Noutro dia, vendo justamente esse mesmo filme, "A fita branca", um debilóide típico, que se sentou, para a minha infelicidade, na mesma fila em que estava, ainda que a sala meio vazia, conversava em alto e bom som no seu potente celular e comia uma bacia de pipoca. De repente, saiu, o que me deu imensa alegria. Passageira, porém, porque o imbecil voltou com mais uma bacia (de pipocas naturalmente). Detesto os anúncios que anunciam determinados filmes e, depois, acrescentam: "E não se esqueçam das pipocas!"
...esse notebook aqui encontra-se sem acentuação.Logo,releve,Andre...
Aqui, no interior de Minas, depende mais do que dia em que se vai e, por vezes,do film mesmo.
...de certa forma,acho que sou um saudoso do ritual de cinema,com aquela musica ao inicio nos preparando com a calma e a concentração pedidas.
Abr
Diante desse cenário de filme-catástrofe, ao qual se pode assistir "ao vivo", permita-me uma brincadeira: tua justa indignação é tanta que ainda deu um "acento" para (a) patuleia, quando ela já não tem, embora, talvez por vingança, por ter perdido esse destaque agudo, a patuleia tenha tomado de assalto todos os outros assentos.
Mas, a sério, talvez o cinema (e o Cinema também) tenha(m) encontrado sua verdadeira vocação, e o que nós insistimos em pensar como Cinema (de verdade, incluindo aí o da mais pura diversão) é só uma fantasia, resultado da soma de aspirações estético-espirituais diversas.
Bravo, Setaro! Bravo!
abs
Janot
Concordo com vc Mas sou um pouco mais otimista, no meio desta "Geração fim de mundo" tb têm uma garotada inteligente, que faz um cinema criativo e os novos cinéfilos. Há esperança.
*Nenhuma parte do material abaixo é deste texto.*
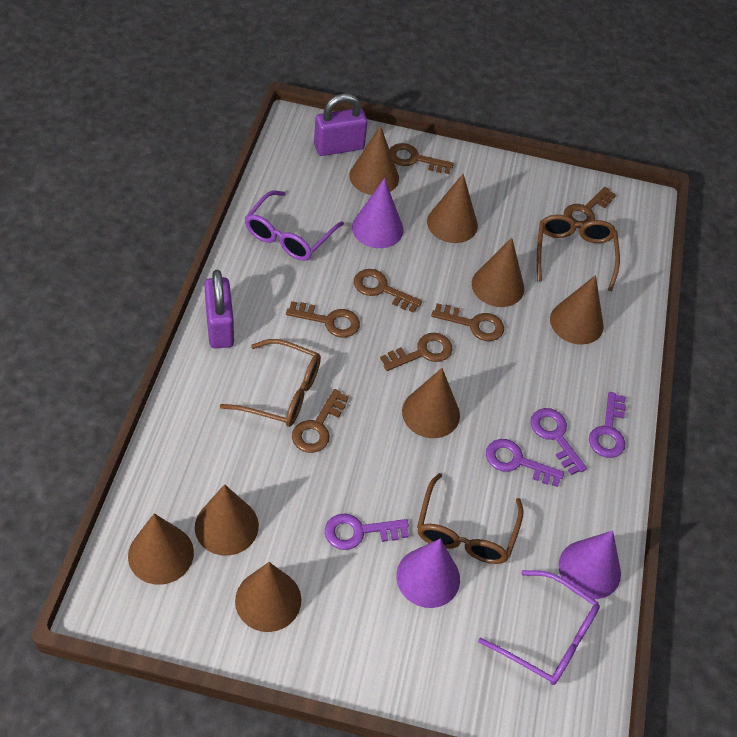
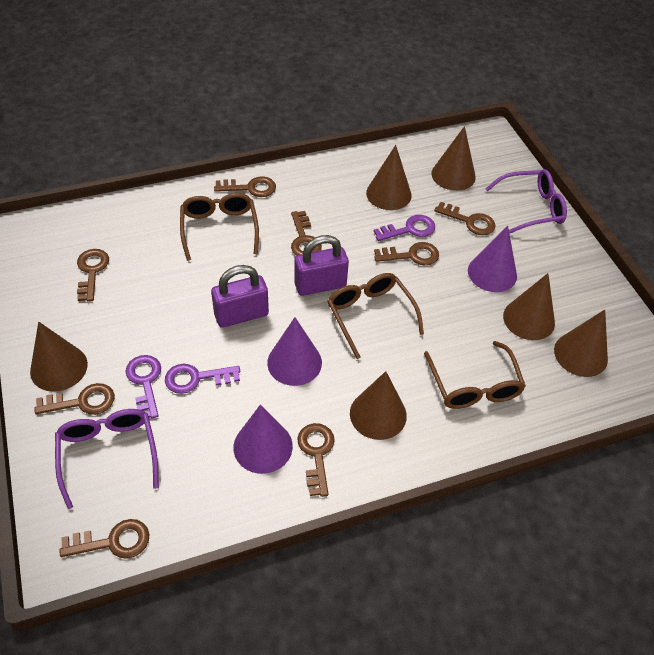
brown cone: [128,513,194,585] [195,484,259,556] [235,562,301,632] [349,126,399,195] [402,368,460,438] [427,174,478,243] [472,238,524,307] [550,275,604,345] = 8 -> [30,322,88,392] [350,371,407,440] [366,145,412,210] [431,126,476,191] [503,273,555,340] [554,310,608,377] = 6
brown key: [286,301,360,338] [292,389,349,453] [354,269,422,313] [380,333,452,371] [390,143,454,174] [431,303,504,341] [564,187,616,228] = 7 -> [34,383,115,415] [60,519,149,559] [77,249,109,302] [214,176,276,197] [291,211,322,256] [297,423,335,497] [374,242,439,265] [434,202,496,235] = 8
purple key: [325,513,409,550] [486,439,564,487] [531,408,587,475] [589,392,626,458] = 4 -> [125,355,161,419] [165,364,240,394] [374,215,435,241] = 3

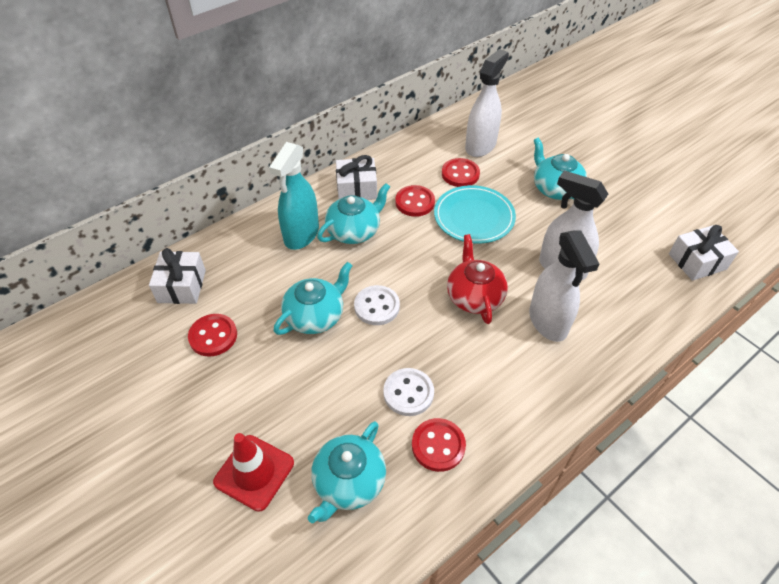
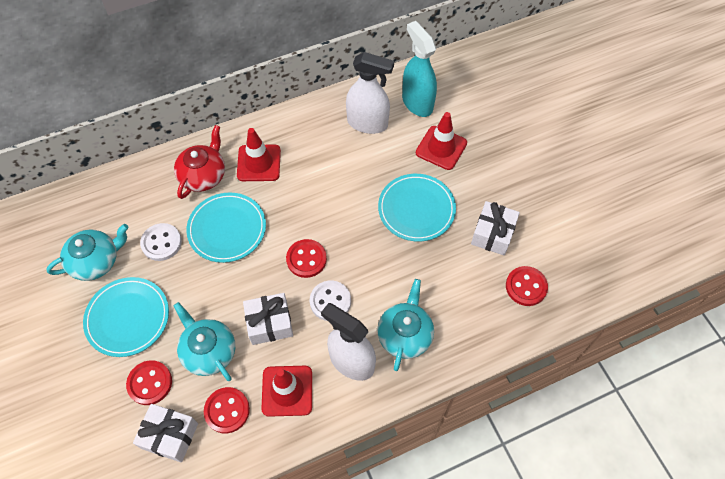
red traffic cone: [213,433,294,512] = 1 -> [237,128,281,181] [261,366,312,417] [416,112,467,170] = 3
turquoise plate: [434,185,516,244] = 1 -> [83,277,169,357] [186,193,266,263] [378,174,456,242] = 3
turquoise teapot: [274,262,353,335] [308,421,386,523] [317,183,390,244] [534,138,587,200] = 4 -> [46,224,128,281] [173,302,235,381] [377,279,434,371] = 3
white spray bottle: [465,49,509,157] [529,230,599,342] [539,171,608,281] = 3 -> [321,303,376,381] [346,52,394,134] = 2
André, um fenômeno interessante ocorre com os jovens desta geração mais interessados por cinema de qualidade: nós vivemos uma espécie de nostalgia por uma época que sequer vivemos - acreditamos, e temos certeza graças a depoimentos diversos, que a situação já foi bem melhor; não são apenas os filmes que são inferiores e desinteressantes, mas também há o público vulgar, que é exatamente do jeito que você escreveu. A impressão que temos (ou eu, pelo menos) é que estamos perdendo alguma coisa, como se estivéssemos desligados temporariamente da nossa geração. No final das contas, talvez seja apenas uma espécie de autodefesa.
André
O comentário de AC sobre o ritual do inicio das sessões remete-me a Itapebi-BA dos anos 50 (a cidade antiga,às margens do Jequitinhonha,não a atual sede do município)onde o italiano Silvio Tosto, dono do cinema, recebia as "películas" nas latas que chegavam conduzidas ou por aviões "teco-teco"ou pelas lanchas que faziam linha regular Belmonte-Itapebi.A expectativa pela sessão começava quando da chegada das latas,passava pela feitura dos cartazes em tinta cor de anil com fotos de cenas do filme,as conversa com o projecionista (Tatá)para saber se o filme era bom e desembocava nos acordes da música "O despertar da montanha" prefixo das matinés e soirés.